Ziel war es, den wirklichen Liebesbrief, der nicht für die Veröffentlichung gedacht war, fernab von Mythen (neu) zu entdecken – auch als eine ‘Sprachgeschichte von unten’2.

Prof. Dr. Eva L. Wyss (Universität Koblenz), 7. März 2024

Mit diesem Ziel gehen verschiedene Fragestellungen einher; beispielsweise nach dem Wandel der Liebesbriefe, aber auch nach den Herausforderungen hinsichtlich ihrer Erforschung: Wie kann mit solch authentischen (unredigierten) Dokumenten oder mit intimer Kommunikation umgegangen werden?

Im Zuge der Forschung des Archivs wurde 2014 ein System der computerphilologischen Entwicklung zur langfristigen Archivierung sowie ein Katalog eingeführt, wodurch eine systematische Erschließung (Digitalisierung, Erfassung von Metadaten) ermöglicht wurde. Durch diese Schritte der wissenschaftlichen Erforschung wurde aus dem Archiv ein wissenschaftliches Korpus, das seit 2019 auch von Studierenden in universitären Seminaren erschlossen wird. Somit dient das Liebesbriefarchiv und seine Forschung auch den Nachwuchswissenschaftler*innen zur weiteren Qualifizierung.

Prof. Dr. Eva Lia Wyss (Universität Koblenz, Gruß & Kuss-Verbundpartnerin und Gründerin des Liebesbriefarchivs). CC-BY-SA Liebesbriefarchiv/Debby Trzeciak

Die Forschung des Liebesbriefarchivs bietet auf induktive Art und Weise neue Erkenntnisse in den Bereichen der Textsorte, der kommunikativen Gattungen und deren Wandel. Vor allem Briefe aus dem 20. Jahrhundert können exemplarisch für diesen Wandel stehen, lässt sich hier doch gerade ein Zuwachs an Briefanlässen beobachten. So findet man hier beispielsweise mehr kurze, spontane Kommunikation. Aber nicht nur die Anlässe, sondern auch die Medienformate ändern sich: Neben hand- oder maschinengeschrieben Briefen treten zunehmend digitale Formate wie Mails oder WhatsApp-Nachrichten auf. Trotz dieser besonderen Wandelbarkeit kann der Liebesbrief in all seinen medialen Formen und Inhalten als Schriftstück definiert werden, in dem Liebe ausgedrückt wird. 

Panel-Diskussion: Citizen Science in den Geisteswissenschaften – Chancen und Herausforderungen

Zum Ende des 1. Tagungstages folgte eine Panel-Diskussion zum Thema “Citizen Science in den Geisteswissenschaften – Chancen und Herausforderungen”. Moderiert wurde die Diskussion von Dr. Aglaia Schieke von der Akademie der Wissenschaften und der Literatur in Mainz. Die Teilnehmer*innen der Diskussion setzten sich zusammen aus Wissenschaftler*innen, Gruß & Kuss-Bürgerwissenschaftler*innen und mitarbeitenden Studierenden.
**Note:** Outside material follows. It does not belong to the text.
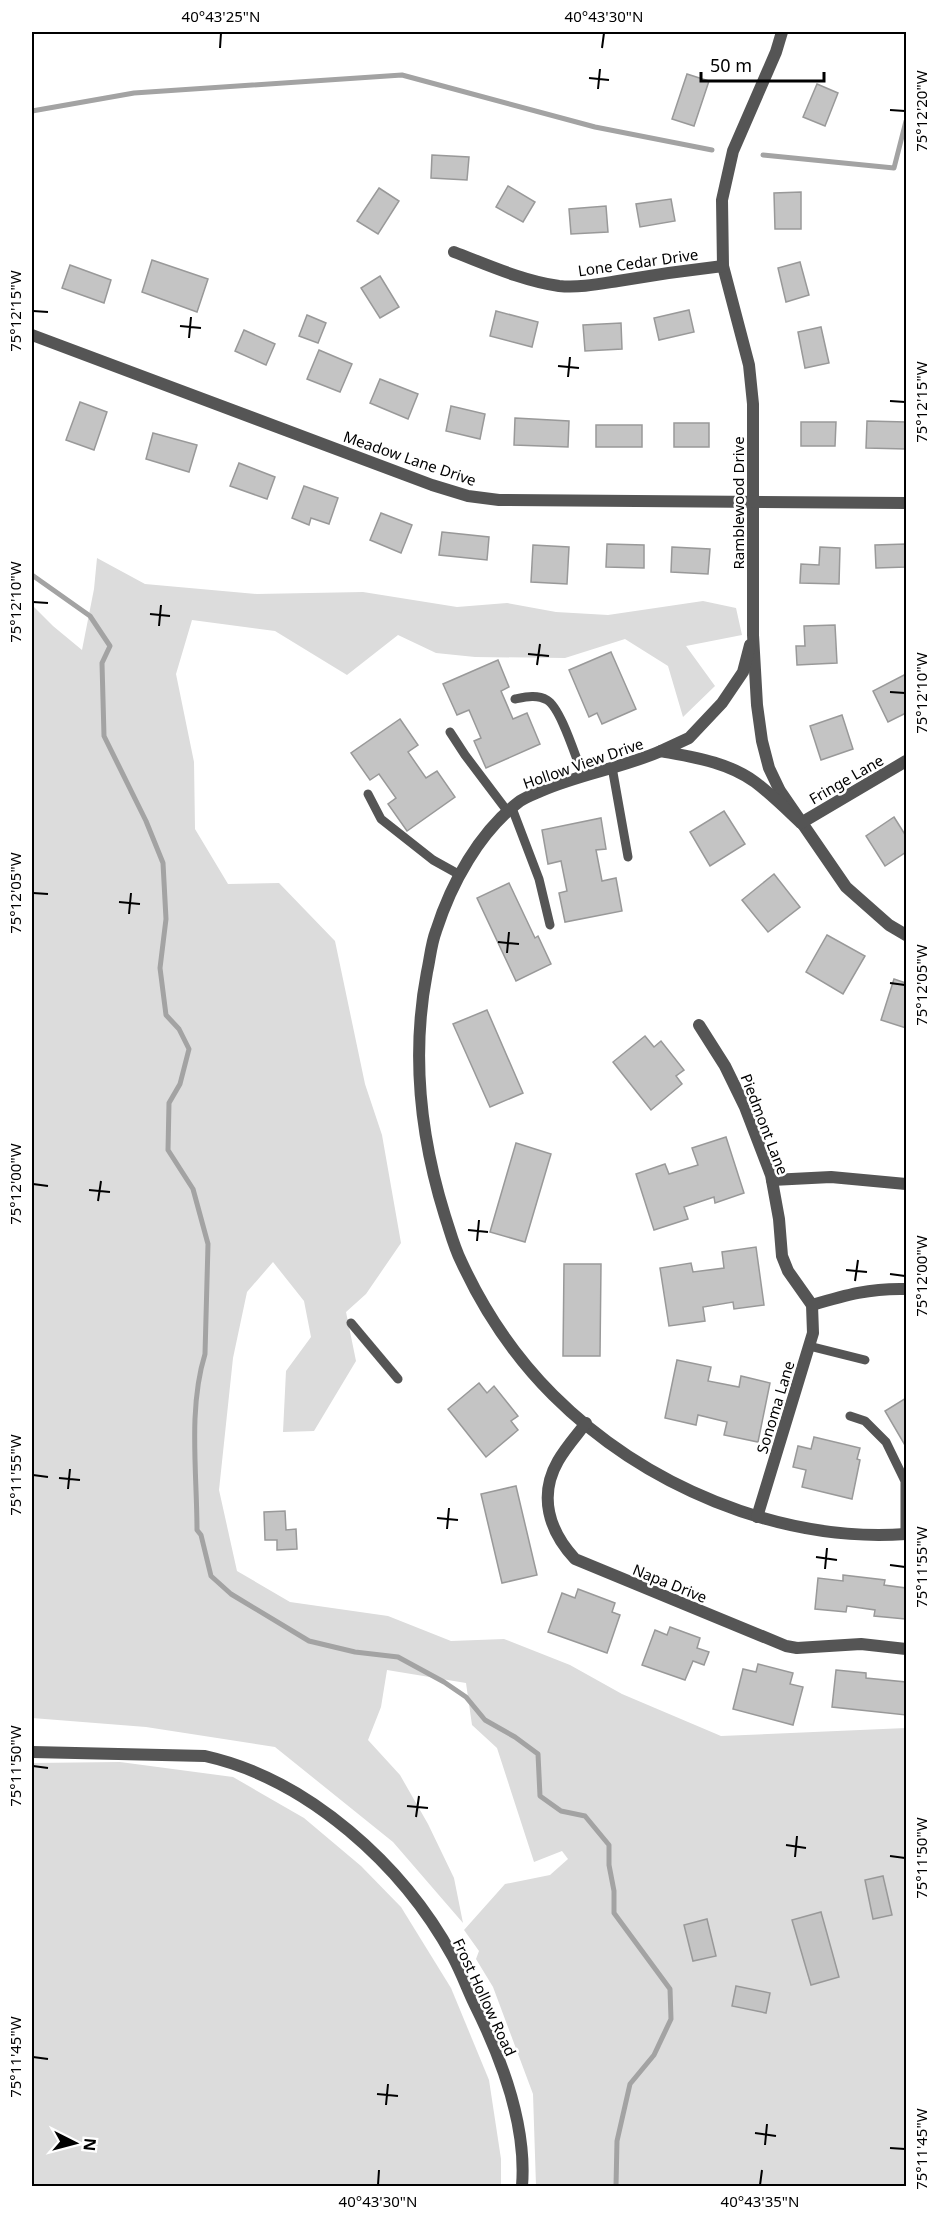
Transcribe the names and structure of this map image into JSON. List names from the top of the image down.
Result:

Die Teilnehmer*innen der Panel-Diskussion. Von links: Inka Engel, Nadine Völkl, Andrea Rapp, Marc Gräf, Madeleine Hamm, Aglaia Schieke. CC-BY-SA Liebesbriefarchiv/Debby Trzeciak.

In der Panel-Diskussion wurde auf die besondere Herausforderung von geisteswissenschaftlichen Citizen-Science-Projekte eingegangen, wie Gruß & Kuss eines ist. Aber auch darauf, welche Chancen und welchen Mehrwert gerade geisteswissenschaftliche Citizen-Science-Projekte bieten.

Alles zu den Fragen und Inhalten der Panel-Diskussion finden Sie im Beitrag zu Citizen Science in den Geisteswissenschaften – Chancen und Herausforderungen.

Zum Abschluss des 1. Tagungstages kamen alle Teilnehmer*innen zu einem Welcome Cocktail zusammen. 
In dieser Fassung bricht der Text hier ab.